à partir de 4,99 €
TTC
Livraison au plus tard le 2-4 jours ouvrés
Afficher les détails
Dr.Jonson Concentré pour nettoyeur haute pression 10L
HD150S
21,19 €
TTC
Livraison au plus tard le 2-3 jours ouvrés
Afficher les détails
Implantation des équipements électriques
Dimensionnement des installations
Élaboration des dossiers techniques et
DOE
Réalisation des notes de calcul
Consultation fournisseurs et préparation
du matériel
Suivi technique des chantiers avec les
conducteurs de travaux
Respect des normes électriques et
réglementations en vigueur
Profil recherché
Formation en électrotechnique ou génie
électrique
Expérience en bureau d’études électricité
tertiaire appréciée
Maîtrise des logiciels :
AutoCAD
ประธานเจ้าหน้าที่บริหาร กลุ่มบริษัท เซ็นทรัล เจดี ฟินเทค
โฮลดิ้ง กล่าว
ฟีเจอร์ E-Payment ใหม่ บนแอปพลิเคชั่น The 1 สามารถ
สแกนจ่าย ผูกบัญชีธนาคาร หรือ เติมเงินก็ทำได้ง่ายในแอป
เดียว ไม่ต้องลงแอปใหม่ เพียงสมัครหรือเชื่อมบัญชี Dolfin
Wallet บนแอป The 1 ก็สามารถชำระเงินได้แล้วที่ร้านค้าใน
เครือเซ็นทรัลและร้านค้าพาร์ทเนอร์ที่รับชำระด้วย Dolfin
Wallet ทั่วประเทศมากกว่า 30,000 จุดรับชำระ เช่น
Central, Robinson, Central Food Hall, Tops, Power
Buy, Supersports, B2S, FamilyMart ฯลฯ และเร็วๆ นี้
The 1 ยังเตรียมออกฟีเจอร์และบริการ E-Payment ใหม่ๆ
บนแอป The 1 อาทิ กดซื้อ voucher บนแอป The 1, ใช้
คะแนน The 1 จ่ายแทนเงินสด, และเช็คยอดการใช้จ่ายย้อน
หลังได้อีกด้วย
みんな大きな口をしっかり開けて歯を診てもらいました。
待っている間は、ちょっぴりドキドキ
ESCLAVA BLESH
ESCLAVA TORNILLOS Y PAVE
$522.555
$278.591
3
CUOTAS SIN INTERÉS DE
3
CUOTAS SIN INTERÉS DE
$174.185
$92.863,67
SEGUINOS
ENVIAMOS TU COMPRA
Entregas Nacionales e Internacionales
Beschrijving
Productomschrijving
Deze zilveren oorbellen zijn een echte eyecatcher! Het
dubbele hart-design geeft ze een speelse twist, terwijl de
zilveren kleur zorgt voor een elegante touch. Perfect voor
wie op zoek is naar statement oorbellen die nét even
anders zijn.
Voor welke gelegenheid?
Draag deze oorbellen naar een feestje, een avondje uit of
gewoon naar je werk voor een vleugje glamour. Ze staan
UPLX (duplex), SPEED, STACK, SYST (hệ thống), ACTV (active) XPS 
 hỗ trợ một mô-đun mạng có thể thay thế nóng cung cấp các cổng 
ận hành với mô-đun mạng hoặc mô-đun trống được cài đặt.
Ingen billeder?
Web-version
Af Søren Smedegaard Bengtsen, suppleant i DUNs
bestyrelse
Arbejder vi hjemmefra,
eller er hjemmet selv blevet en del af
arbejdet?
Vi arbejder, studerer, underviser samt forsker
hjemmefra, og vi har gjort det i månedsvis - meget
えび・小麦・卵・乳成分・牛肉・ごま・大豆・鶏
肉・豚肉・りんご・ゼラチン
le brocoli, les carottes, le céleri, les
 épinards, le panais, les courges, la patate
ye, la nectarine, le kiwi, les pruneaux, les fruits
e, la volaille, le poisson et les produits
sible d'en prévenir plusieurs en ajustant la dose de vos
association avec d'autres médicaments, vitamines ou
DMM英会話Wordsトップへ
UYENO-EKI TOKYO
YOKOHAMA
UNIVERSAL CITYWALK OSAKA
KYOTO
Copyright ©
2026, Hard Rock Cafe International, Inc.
● ● ● ● ●
§ What to work on
Extract each entry in full, exactly as given.

§ Answer to this exercise
à partir de 4,99 €
TTC
Livraison au plus tard le 2-4 jours ouvrés
Afficher les détails
Dr.Jonson Concentré pour nettoyeur haute pression 10L
HD150S
21,19 €
TTC
Livraison au plus tard le 2-3 jours ouvrés
Afficher les détails
Implantation des équipements électriques
Dimensionnement des installations
Élaboration des dossiers techniques et
DOE
Réalisation des notes de calcul
Consultation fournisseurs et préparation
du matériel
Suivi technique des chantiers avec les
conducteurs de travaux
Respect des normes électriques et
réglementations en vigueur
Profil recherché
Formation en électrotechnique ou génie
électrique
Expérience en bureau d’études électricité
tertiaire appréciée
Maîtrise des logiciels :
AutoCAD
ประธานเจ้าหน้าที่บริหาร กลุ่มบริษัท เซ็นทรัล เจดี ฟินเทค
โฮลดิ้ง กล่าว
ฟีเจอร์ E-Payment ใหม่ บนแอปพลิเคชั่น The 1 สามารถ
สแกนจ่าย ผูกบัญชีธนาคาร หรือ เติมเงินก็ทำได้ง่ายในแอป
เดียว ไม่ต้องลงแอปใหม่ เพียงสมัครหรือเชื่อมบัญชี Dolfin
Wallet บนแอป The 1 ก็สามารถชำระเงินได้แล้วที่ร้านค้าใน
เครือเซ็นทรัลและร้านค้าพาร์ทเนอร์ที่รับชำระด้วย Dolfin
Wallet ทั่วประเทศมากกว่า 30,000 จุดรับชำระ เช่น
Central, Robinson, Central Food Hall, Tops, Power
Buy, Supersports, B2S, FamilyMart ฯลฯ และเร็วๆ นี้
The 1 ยังเตรียมออกฟีเจอร์และบริการ E-Payment ใหม่ๆ
บนแอป The 1 อาทิ กดซื้อ voucher บนแอป The 1, ใช้
คะแนน The 1 จ่ายแทนเงินสด, และเช็คยอดการใช้จ่ายย้อน
หลังได้อีกด้วย
みんな大きな口をしっかり開けて歯を診てもらいました。
待っている間は、ちょっぴりドキドキ
ESCLAVA BLESH
ESCLAVA TORNILLOS Y PAVE
$522.555
$278.591
3
CUOTAS SIN INTERÉS DE
3
CUOTAS SIN INTERÉS DE
$174.185
$92.863,67
SEGUINOS
ENVIAMOS TU COMPRA
Entregas Nacionales e Internacionales
Beschrijving
Productomschrijving
Deze zilveren oorbellen zijn een echte eyecatcher! Het
dubbele hart-design geeft ze een speelse twist, terwijl de
zilveren kleur zorgt voor een elegante touch. Perfect voor
wie op zoek is naar statement oorbellen die nét even
anders zijn.
Voor welke gelegenheid?
Draag deze oorbellen naar een feestje, een avondje uit of
gewoon naar je werk voor een vleugje glamour. Ze staan
UPLX (duplex), SPEED, STACK, SYST (hệ thống), ACTV (active) XPS 
 hỗ trợ một mô-đun mạng có thể thay thế nóng cung cấp các cổng 
ận hành với mô-đun mạng hoặc mô-đun trống được cài đặt.
Ingen billeder?
Web-version
Af Søren Smedegaard Bengtsen, suppleant i DUNs
bestyrelse
Arbejder vi hjemmefra,
eller er hjemmet selv blevet en del af
arbejdet?
Vi arbejder, studerer, underviser samt forsker
hjemmefra, og vi har gjort det i månedsvis - meget
えび・小麦・卵・乳成分・牛肉・ごま・大豆・鶏
肉・豚肉・りんご・ゼラチン
le brocoli, les carottes, le céleri, les
 épinards, le panais, les courges, la patate
ye, la nectarine, le kiwi, les pruneaux, les fruits
e, la volaille, le poisson et les produits
sible d'en prévenir plusieurs en ajustant la dose de vos
association avec d'autres médicaments, vitamines ou
DMM英会話Wordsトップへ
UYENO-EKI TOKYO
YOKOHAMA
UNIVERSAL CITYWALK OSAKA
KYOTO
Copyright ©
2026, Hard Rock Cafe International, Inc.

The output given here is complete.